Please copy every record below exactly, leaving out the pictures.

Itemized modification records
####
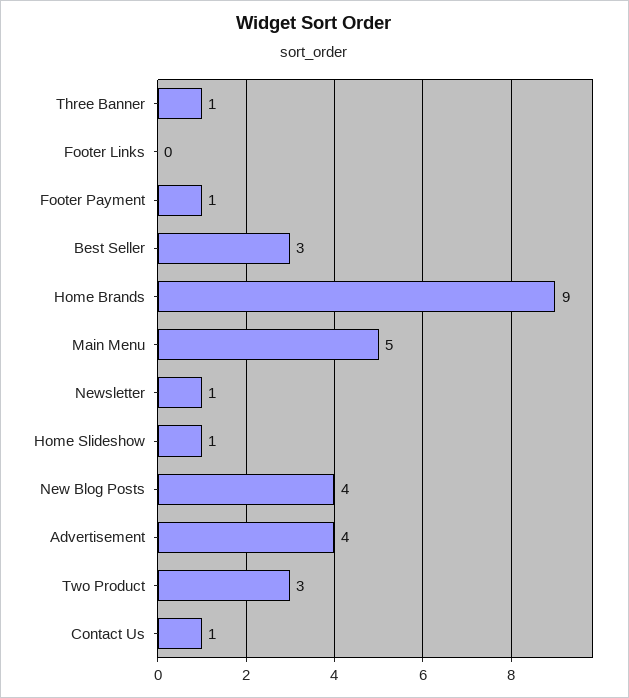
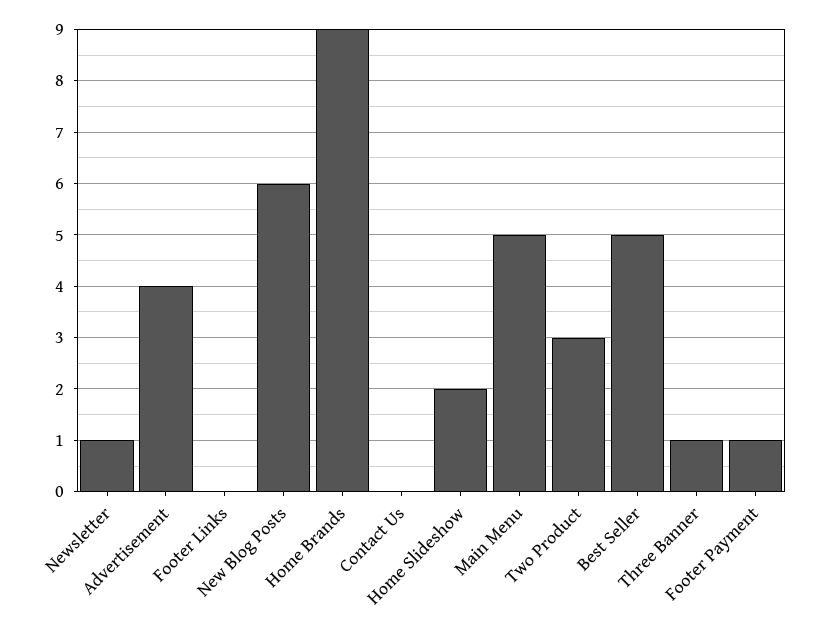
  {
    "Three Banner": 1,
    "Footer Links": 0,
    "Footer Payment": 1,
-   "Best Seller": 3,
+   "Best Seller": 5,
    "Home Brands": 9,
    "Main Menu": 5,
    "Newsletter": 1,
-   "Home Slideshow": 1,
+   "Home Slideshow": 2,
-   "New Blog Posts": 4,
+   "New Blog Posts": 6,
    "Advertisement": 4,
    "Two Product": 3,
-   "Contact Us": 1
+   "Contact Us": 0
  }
####
◆ **EXERCISE OUTPUT**
  {
    "Three Banner": 1,
    "Footer Links": 0,
    "Footer Payment": 1,
-   "Best Seller": 3,
+   "Best Seller": 5,
    "Home Brands": 9,
    "Main Menu": 5,
    "Newsletter": 1,
-   "Home Slideshow": 1,
+   "Home Slideshow": 2,
-   "New Blog Posts": 4,
+   "New Blog Posts": 6,
    "Advertisement": 4,
    "Two Product": 3,
-   "Contact Us": 1
+   "Contact Us": 0
  }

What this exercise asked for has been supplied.